→ **What to produce**
Look in the material below for the line with "[You Have Power" and the line with "(5.40 + 3.10)", then set down exactly those two lines and all lines between, nothing more.

→ **Given information**
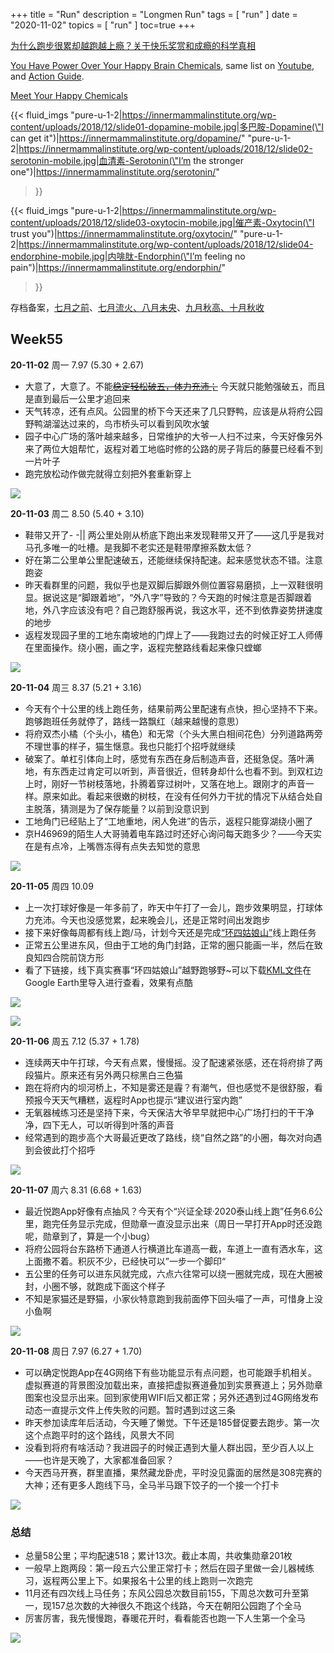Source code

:+++
title = "Run"
description = "Longmen Run"
tags = [
    "run"
]
date = "2020-11-02"
topics = [
    "run"
]
toc=true
+++

[为什么跑步很累却越跑越上瘾？关于快乐奖赏和成瘾的科学真相](https://mp.weixin.qq.com/s/q1-x7mU-cApcULrySHaGkg)

[You Have Power Over Your Happy Brain Chemicals](https://innermammalinstitute.org/happypower/), same list on [Youtube](https://www.youtube.com/playlist?list=PL1hyR2RHXp06WQDXCb-9TwNqiZQ95XSSt), and [Action Guide](https://innermammalinstitute.org/actionguide/).


[Meet Your Happy Chemicals](https://innermammalinstitute.org/)


{{< fluid_imgs
  "pure-u-1-2|https://innermammalinstitute.org/wp-content/uploads/2018/12/slide01-dopamine-mobile.jpg|多巴胺-Dopamine(\"I can get it\")|https://innermammalinstitute.org/dopamine/"
  "pure-u-1-2|https://innermammalinstitute.org/wp-content/uploads/2018/12/slide02-serotonin-mobile.jpg|血清素-Serotonin(\"I’m the stronger one\")|https://innermammalinstitute.org/serotonin/"
>}}


{{< fluid_imgs
  "pure-u-1-2|https://innermammalinstitute.org/wp-content/uploads/2018/12/slide03-oxytocin-mobile.jpg|催产素-Oxytocin(\"I trust you\")|https://innermammalinstitute.org/oxytocin/"
  "pure-u-1-2|https://innermammalinstitute.org/wp-content/uploads/2018/12/slide04-endorphine-mobile.jpg|内啡肽-Endorphin(\"I’m feeling no pain\")|https://innermammalinstitute.org/endorphin/"
>}}

存档备案，[七月之前](../../post/2020/june-run)、[七月流火、八月未央](../../post/2020/july-and-aug-run)、[九月秋高、十月秋收](../../post/2020/sep-and-oct-run)

## Week55

**20-11-02** 周一 7.97 (5.30 + 2.67)

- 大意了，大意了。不能[~~稳定轻松破五，体力充沛；~~](../../post/2020/sep-and-oct-run/#总结-8) 今天就只能勉强破五，而且是直到最后一公里才追回来
- 天气转凉，还有点风。公园里的桥下今天还来了几只野鸭，应该是从将府公园野鸭湖溜达过来的，鸟市桥头可以看到风吹水皱
- 园子中心广场的落叶越来越多，日常维护的大爷一人扫不过来，今天好像另外来了两位大姐帮忙，返程对着工地临时修的公路的房子背后的藤蔓已经看不到一片叶子
- 跑完放松动作做完就得立刻把外套重新穿上

![](https://s3-img.meituan.net/v1/mss_3d027b52ec5a4d589e68050845611e68/ff/n0/0k/yy/zf_131655.jpg@596w_1l.jpg)

**20-11-03** 周二 8.50 (5.40 + 3.10)

- 鞋带又开了- -|| 两公里处刚从桥底下跑出来发现鞋带又开了——这几乎是我对马孔多唯一的吐槽。是我脚不老实还是鞋带摩擦系数太低？
- 好在第二公里单公里配速破五，还能继续保持配速。起来感觉状态不错。注意跑姿
- 昨天看群里的问题，我似乎也是双脚后脚跟外侧位置容易磨损，上一双鞋很明显。据说这是“脚跟着地”，“外八字”导致的？今天跑的时候注意是否脚跟着地，外八字应该没有吧？自己跑舒服再说，我这水平，还不到依靠姿势拼速度的地步
- 返程发现园子里的工地东南坡地的门焊上了——我跑过去的时候正好工人师傅在里面操作。绕小圈，画之字，返程完整路线看起来像只螳螂

![](https://s3-img.meituan.net/v1/mss_3d027b52ec5a4d589e68050845611e68/ff/n0/0k/z1/ck_173139.jpg@596w_1l.jpg)


**20-11-04** 周三 8.37 (5.21 + 3.16)

- 今天有个十公里的线上跑任务，结果前两公里配速有点快，担心坚持不下来。跑够跑班任务就停了，路线一路飘红（越来越慢的意思）
- 将府双杰小橘（个头小，橘色）和无常（个头大黑白相间花色）分列道路两旁不理世事的样子，猫生惬意。我也只能打个招呼就继续
- 破案了。单杠引体向上时，感觉有东西在身后制造声音，还挺急促。落叶满地，有东西走过肯定可以听到，声音很近，但转身却什么也看不到。到双杠边上时，刚好一节树枝落地，扑腾着穿过树叶，又落在地上。跟刚才的声音一样。原来如此。看起来很嫩的树枝，在没有任何外力干扰的情况下从结合处自主脱落，猜测是为了保存能量？以前到没意识到
- 工地角门已经贴上了“工地重地，闲人免进”的告示，返程只能穿湖绕小圈了
- 京H46969的陌生人大哥骑着电车路过时还好心询问每天跑多少？——今天实在是有点冷，上嘴唇冻得有点失去知觉的意思

![](https://s3-img.meituan.net/v1/mss_3d027b52ec5a4d589e68050845611e68/ff/n0/0k/z3/td_175525.jpg@596w_1l.jpg)

**20-11-05** 周四 10.09

- 上一次打球好像是一年多前了，昨天中午打了一会儿，跑步效果明显，打球体力充沛。今天也没感觉累，起来晚会儿，还是正常时间出发跑步
- 接下来好像每周都有线上跑/马，计划今天还是完成[“环四姑娘山”](http://www.utms.com.cn/event?id=256121)线上跑任务
- 正常五公里进东风，但由于工地的角门封路，正常的圈只能画一半，然后在致良知四合院前饶方形
- 看了下链接，线下真实赛事“环四姑娘山”越野跑够野~可以下载[KML文件](https://developers.google.com/kml/documentation/kml_tut)在Google Earth里导入进行查看，效果有点酷


![](https://s3-img.meituan.net/v1/mss_3d027b52ec5a4d589e68050845611e68/ff/n0/0k/z6/af_171943.jpg@596w_1l.jpg)

![](https://s3-img.meituan.net/v1/mss_3d027b52ec5a4d589e68050845611e68/ff/n0/0k/z7/ac_170918.jpg)

**20-11-06** 周五  7.12 (5.37 + 1.78)

- 连续两天中午打球，今天有点累，慢慢摇。没了配速紧张感，还在将府排了两段猫片。原来还有另外两只棕黑白三色猫
- 跑在将府内的坝河桥上，不知是雾还是霾？有潮气，但也感觉不是很舒服，看预报今天天气糟糕，返程时App也提示“建议进行室内跑”
- 无氧器械练习还是坚持下来，今天保洁大爷早早就把中心广场打扫的干干净净，四下无人，可以听得到叶落的声音
- 经常遇到的跑步高个大哥最近更改了路线，绕“自然之路”的小圈，每次对向遇到会彼此打个招呼

![](https://s3-img.meituan.net/v1/mss_3d027b52ec5a4d589e68050845611e68/ff/n0/0k/z8/t3_182691.jpg@596w_1l.jpg)

**20-11-07** 周六  8.31 (6.68 + 1.63)

- 最近悦跑App好像有点抽风？今天有个“兴证全球·2020泰山线上跑”任务6.6公里，跑完任务显示完成，但勋章一直没显示出来（周日一早打开App时还没跑呢，勋章到了，算是一个小bug）
- 将府公园将台东路桥下通道人行横道比车道高一截，车道上一直有洒水车，这上面撒不着。积灰不少，已经快可以”一步一个脚印“
- 五公里的任务可以进东风就完成，六点六往常可以绕一圈就完成，现在大圈被封，小圈不够，就跑成下面这个样子
- 不知是家猫还是野猫，小家伙特意跑到我前面停下回头喵了一声，可惜身上没小鱼啊

![](https://s3-img.meituan.net/v1/mss_3d027b52ec5a4d589e68050845611e68/ff/n0/0k/zg/51_158081.jpg@596w_1l.jpg)

**20-11-08** 周日  7.97 (6.27 + 1.70)

- 可以确定悦跑App在4G网络下有些功能显示有点问题，也可能跟手机相关。虚拟赛道的背景图没加载出来，直接把虚拟赛道叠加到实景赛道上；另外勋章图案也没显示出来。回到家使用WIFI后又都正常；另外还遇到过4G网络发布动态一直提示文件上传失败的问题。暂时遇到过这三条
- 昨天参加读库年后活动，今天睡了懒觉。下午还是185督促要去跑步。第一次这个点跑平时的这个路线，风景大不同
- 没看到将府有啥活动？我进园子的时候正遇到大量人群出园，至少百人以上——也许是天晚了，大家都准备回家？
- 今天西马开赛，群里直播，果然藏龙卧虎，平时没见露面的居然是308完赛的大神；还有更多人跑线下马，全马半马跟下饺子的一个接一个打卡


![](https://s3-img.meituan.net/v1/mss_3d027b52ec5a4d589e68050845611e68/ff/n0/0k/zg/53_158083.jpg@596w_1l.jpg)

### 总结 

- 总量58公里；平均配速518；累计13次。截止本周，共收集勋章201枚
- 一般早上跑两段：第一段五六公里正常打卡；然后在园子里做一会儿器械练习，返程两公里上下。如果报名十公里的线上跑则一次跑完
- 11月还有四次线上马任务；东风公园总次数目前155，下周总次数可升至第一，现157总次数的大神很久不跑这个线路，今天在朝阳公园跑了个全马
- 厉害厉害，我先慢慢跑，春暖花开时，看看能否也跑一下人生第一个全马

![](https://s3-img.meituan.net/v1/mss_3d027b52ec5a4d589e68050845611e68/ff/n0/0k/zg/5t_158076.jpg@596w_1l.jpg)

→ **Response for this exercise**
[You Have Power Over Your Happy Brain Chemicals](https://innermammalinstitute.org/happypower/), same list on [Youtube](https://www.youtube.com/playlist?list=PL1hyR2RHXp06WQDXCb-9TwNqiZQ95XSSt), and [Action Guide](https://innermammalinstitute.org/actionguide/).


[Meet Your Happy Chemicals](https://innermammalinstitute.org/)


{{< fluid_imgs
  "pure-u-1-2|https://innermammalinstitute.org/wp-content/uploads/2018/12/slide01-dopamine-mobile.jpg|多巴胺-Dopamine(\"I can get it\")|https://innermammalinstitute.org/dopamine/"
  "pure-u-1-2|https://innermammalinstitute.org/wp-content/uploads/2018/12/slide02-serotonin-mobile.jpg|血清素-Serotonin(\"I’m the stronger one\")|https://innermammalinstitute.org/serotonin/"
>}}


{{< fluid_imgs
  "pure-u-1-2|https://innermammalinstitute.org/wp-content/uploads/2018/12/slide03-oxytocin-mobile.jpg|催产素-Oxytocin(\"I trust you\")|https://innermammalinstitute.org/oxytocin/"
  "pure-u-1-2|https://innermammalinstitute.org/wp-content/uploads/2018/12/slide04-endorphine-mobile.jpg|内啡肽-Endorphin(\"I’m feeling no pain\")|https://innermammalinstitute.org/endorphin/"
>}}

存档备案，[七月之前](../../post/2020/june-run)、[七月流火、八月未央](../../post/2020/july-and-aug-run)、[九月秋高、十月秋收](../../post/2020/sep-and-oct-run)

## Week55

**20-11-02** 周一 7.97 (5.30 + 2.67)

- 大意了，大意了。不能[~~稳定轻松破五，体力充沛；~~](../../post/2020/sep-and-oct-run/#总结-8) 今天就只能勉强破五，而且是直到最后一公里才追回来
- 天气转凉，还有点风。公园里的桥下今天还来了几只野鸭，应该是从将府公园野鸭湖溜达过来的，鸟市桥头可以看到风吹水皱
- 园子中心广场的落叶越来越多，日常维护的大爷一人扫不过来，今天好像另外来了两位大姐帮忙，返程对着工地临时修的公路的房子背后的藤蔓已经看不到一片叶子
- 跑完放松动作做完就得立刻把外套重新穿上

![](https://s3-img.meituan.net/v1/mss_3d027b52ec5a4d589e68050845611e68/ff/n0/0k/yy/zf_131655.jpg@596w_1l.jpg)

**20-11-03** 周二 8.50 (5.40 + 3.10)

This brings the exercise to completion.